Heading into the 2025 Atlantic hurricane season, National Weather Service forecasters at the National Oceanic and Atmospheric Administration (NOAA) are predicting “above-normal hurricane activity in the Atlantic basin this year.”
The season, which runs from June 1 to November 30, is estimated to dish out between 13 and 19 total named storms, with six expected to be hurricanes and three to five of those to be major (category 3 or higher) hurricanes with winds exceeding 111 mph. For the record, NOAA is more often right than wrong, with 70 percent confidence.
“NOAA and the National Weather Service are using the most advanced weather models and cutting-edge hurricane tracking systems to provide Americans with real-time storm forecasts and warnings,” the Administration’s Commerce Secretary Howard Lutnick is quoted saying in a late-May press release. “With these models and forecasting tools, we have never been more prepared for hurricane season,” Lutnick posited.
In some sense, that is certainly true. These days, NOAA is equipped to provide a staggering 6.3 billion observations each day, according to WPLG (ABC Miami) hurricane specialist and storm-surge expert Michael Lowry. Despite all the technology and preparation, NOAA’s recently (and severely) shortened staff isn’t exactly running at full bore, and 24/7 operations are reportedly becoming untenable at many local stations.
A recent New York Times op-ed penned by Lowry, titled “A Hurricane Season Like No Other,” paints a picture of the agency as a husk of its former, pre-DOGE termination of some 800 roles.
“NOAA put out a mayday on May 13 asking remaining staff members to temporarily vacate their posts to salvage what was left of the nation’s critical warning network,” Lowry writes. “Nearly half of local forecast offices are critically understaffed, with a vacancy rate of 20 percent or higher, and several are going dark for part of the day, increasing the risk of weather going undetected and people going unprotected and unwarned,” he adds, citing staff reshuffling as a symptom of the agency’s of existential throes.

NOAA-NASA GOES Project via Getty Images
While this all might be, like, a total bummer for our up-to-the-minute surf forecasts this season, it could also be downright deadly for those of us living seaside and in hurricanes’ paths.
Weather balloons, which, even with the advent of satellites have remained a primary source of hurricane data collection for more than 60 years, are running at reduced rates. Typically launched twice daily from 100 North American, Caribbean, and Pacific sites, “weather balloons have been shown to markedly improve forecast accuracy, so much so that twice-daily launches are commonly supplemented with up to four launches a day ahead of major hurricane threats,” according to Lowry. They also critically inform “time-sensitive decisions like evacuation orders.”

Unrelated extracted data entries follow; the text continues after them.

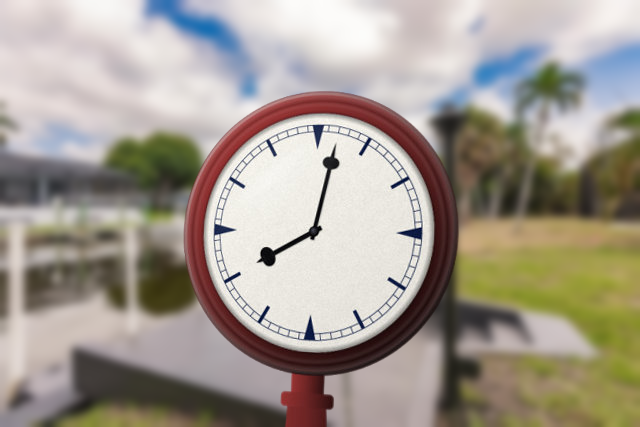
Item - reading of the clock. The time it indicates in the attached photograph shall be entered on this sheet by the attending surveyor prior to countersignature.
8:02
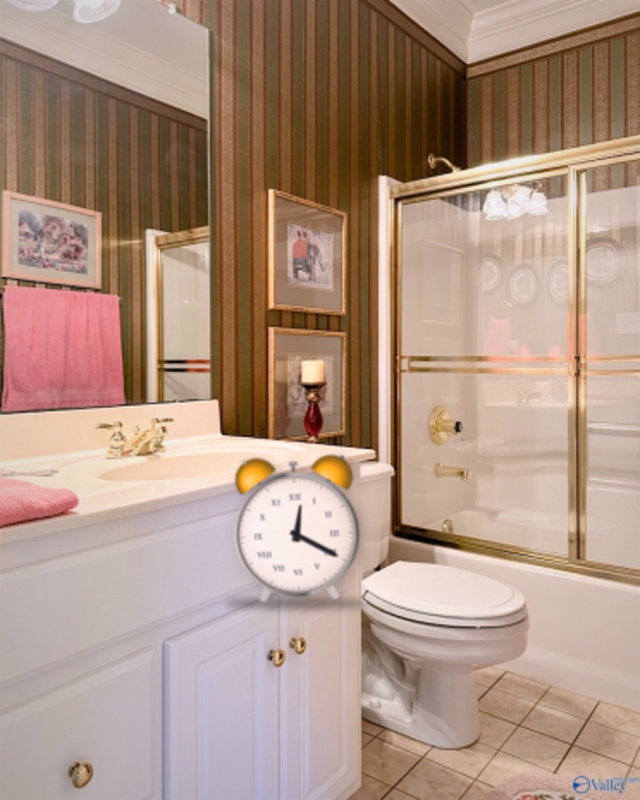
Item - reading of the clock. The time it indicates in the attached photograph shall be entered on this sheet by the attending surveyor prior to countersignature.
12:20
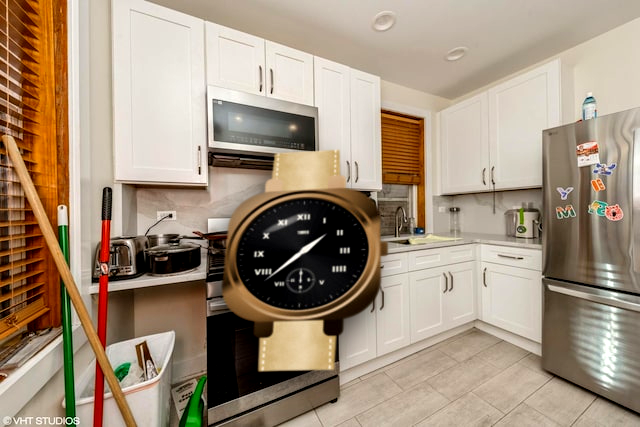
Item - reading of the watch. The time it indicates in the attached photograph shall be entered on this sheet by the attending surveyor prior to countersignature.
1:38
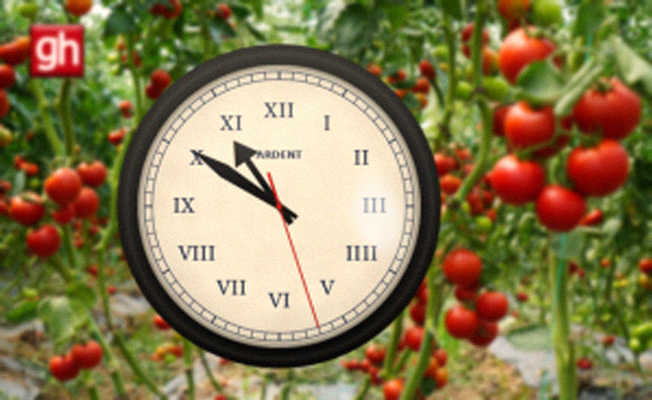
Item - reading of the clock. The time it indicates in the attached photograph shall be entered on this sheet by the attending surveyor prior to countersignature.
10:50:27
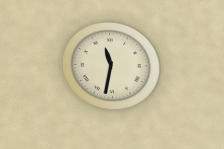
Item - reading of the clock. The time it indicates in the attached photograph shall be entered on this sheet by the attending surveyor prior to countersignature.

Meanwhile, nationwide, balloon launches are down between 15 and 20 percent nationwide as we face what will likely be an especially active hurricane season. In some places, skeleton-crew staff at the National Weather Service are so preoccupied with other priorities that weather-balloon flights are suspended altogether. During hurricane season.
Related: NOAA Just Fired Hundreds Of Staff … Your Surf Forecast Is Going To Get A Lot Worse
While private equity toys with the idea of turning public services like weather forecasting into cash cows, it’s reported that the National Weather Service—which our tax dollars are still supposedly funding—costs the average American $4 per year. What’s your peace of mind worth? Hell, at base level: What’s a half-decent, subscription-free surf report worth?
When there is no hint of a blueprint, no modicum of a foundation for an alternative weather-forecasting system, administration, and/or agency, is hastily scrapping the one that’s in place—and which our very livelihood and lives, let alone recreation depend upon—in anyone’s best interest?
Could the private sector drum up a service to supplement or perhaps even supplant NOAA and the National Weather Service while doing it better and cheaper, as Project 2025 and its proponents propose? In a perfect world, why not? But then, “If the private sector could have done it better and cheaper, it would have,” summates Lowry, and the fact of the matter remains: “it hasn’t.”
How long do we want to wait? And how long could we have to wait for a reimagined weather service? The first one only took 155 years. Don’t hold your breath, though it might not hurt to keep an eye on the sky.